### Exercise requirements
Return the lines beginning at the one that contains "12 This article" and continuing to the end of the entries, including both ends, exactly as written and nothing else.

### Data provided
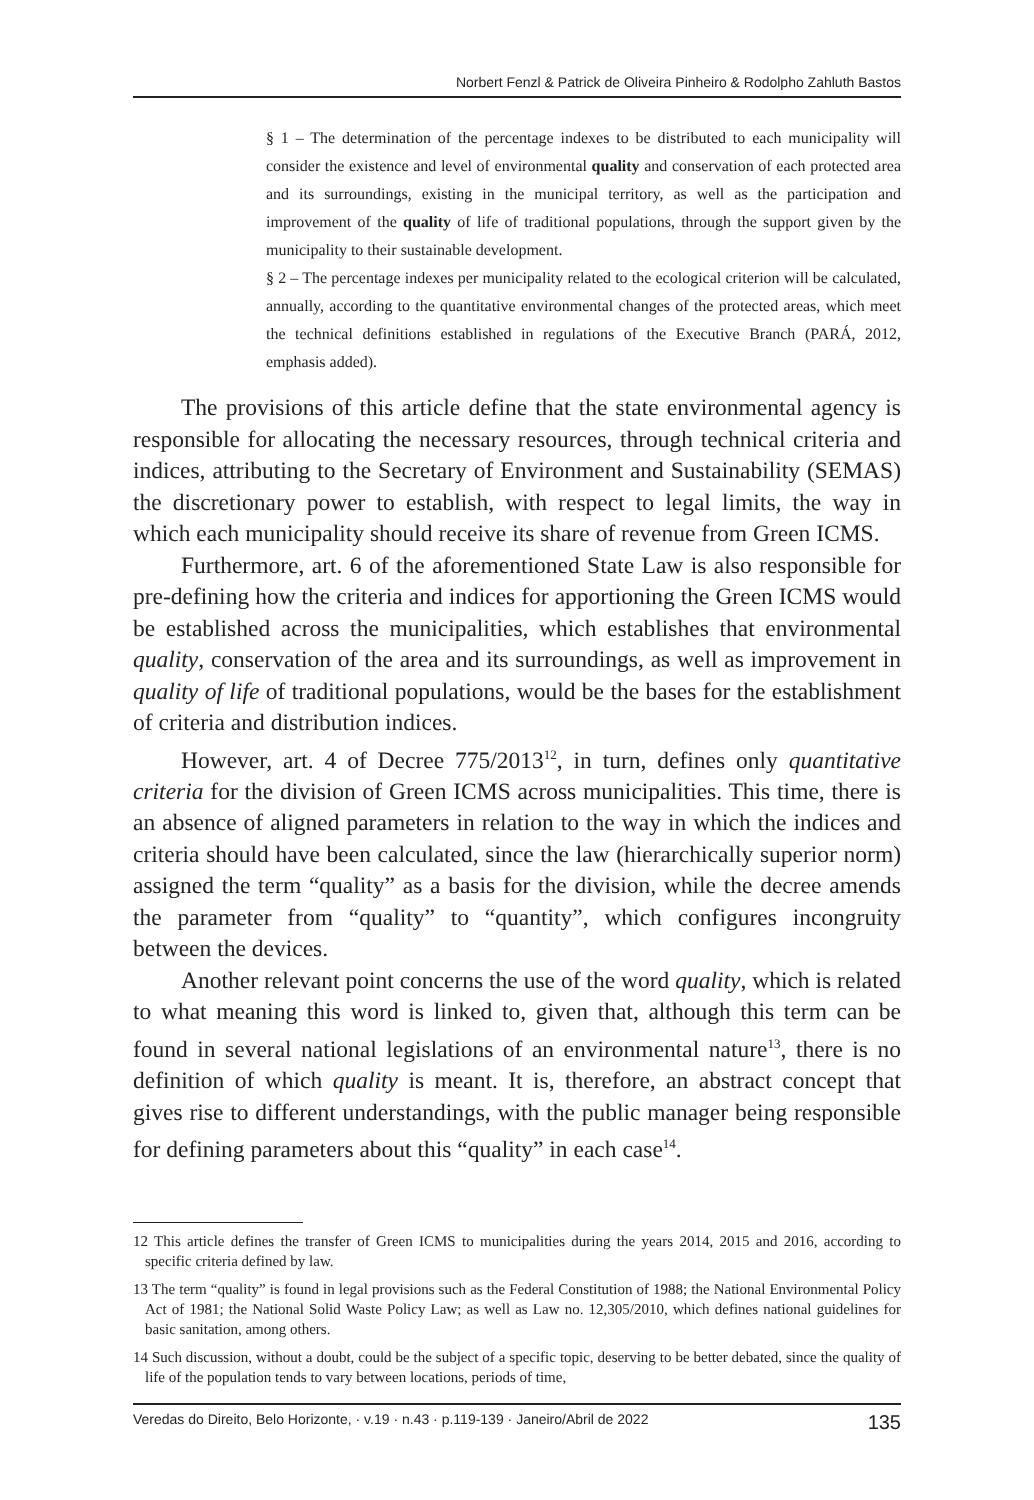Norbert Fenzl & Patrick de Oliveira Pinheiro & Rodolpho Zahluth Bastos
§ 1 – The determination of the percentage indexes to be distributed to each municipality will consider the existence and level of environmental quality and conservation of each protected area and its surroundings, existing in the municipal territory, as well as the participation and improvement of the quality of life of traditional populations, through the support given by the municipality to their sustainable development.
§ 2 – The percentage indexes per municipality related to the ecological criterion will be calculated, annually, according to the quantitative environmental changes of the protected areas, which meet the technical definitions established in regulations of the Executive Branch (PARÁ, 2012, emphasis added).
The provisions of this article define that the state environmental agency is responsible for allocating the necessary resources, through technical criteria and indices, attributing to the Secretary of Environment and Sustainability (SEMAS) the discretionary power to establish, with respect to legal limits, the way in which each municipality should receive its share of revenue from Green ICMS.
Furthermore, art. 6 of the aforementioned State Law is also responsible for pre-defining how the criteria and indices for apportioning the Green ICMS would be established across the municipalities, which establishes that environmental quality, conservation of the area and its surroundings, as well as improvement in quality of life of traditional populations, would be the bases for the establishment of criteria and distribution indices.
However, art. 4 of Decree 775/2013<sup>12</sup>, in turn, defines only quantitative criteria for the division of Green ICMS across municipalities. This time, there is an absence of aligned parameters in relation to the way in which the indices and criteria should have been calculated, since the law (hierarchically superior norm) assigned the term “quality” as a basis for the division, while the decree amends the parameter from “quality” to “quantity”, which configures incongruity between the devices.
Another relevant point concerns the use of the word quality, which is related to what meaning this word is linked to, given that, although this term can be found in several national legislations of an environmental nature<sup>13</sup>, there is no definition of which quality is meant. It is, therefore, an abstract concept that gives rise to different understandings, with the public manager being responsible for defining parameters about this “quality” in each case<sup>14</sup>.
12 This article defines the transfer of Green ICMS to municipalities during the years 2014, 2015 and 2016, according to specific criteria defined by law.
13 The term “quality” is found in legal provisions such as the Federal Constitution of 1988; the National Environmental Policy Act of 1981; the National Solid Waste Policy Law; as well as Law no. 12,305/2010, which defines national guidelines for basic sanitation, among others.
14 Such discussion, without a doubt, could be the subject of a specific topic, deserving to be better debated, since the quality of life of the population tends to vary between locations, periods of time,
Veredas do Direito, Belo Horizonte, · v.19 · n.43 · p.119-139 · Janeiro/Abril de 2022 135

### Response
12 This article defines the transfer of Green ICMS to municipalities during the years 2014, 2015 and 2016, according to specific criteria defined by law.
13 The term “quality” is found in legal provisions such as the Federal Constitution of 1988; the National Environmental Policy Act of 1981; the National Solid Waste Policy Law; as well as Law no. 12,305/2010, which defines national guidelines for basic sanitation, among others.
14 Such discussion, without a doubt, could be the subject of a specific topic, deserving to be better debated, since the quality of life of the population tends to vary between locations, periods of time,
Veredas do Direito, Belo Horizonte, · v.19 · n.43 · p.119-139 · Janeiro/Abril de 2022 135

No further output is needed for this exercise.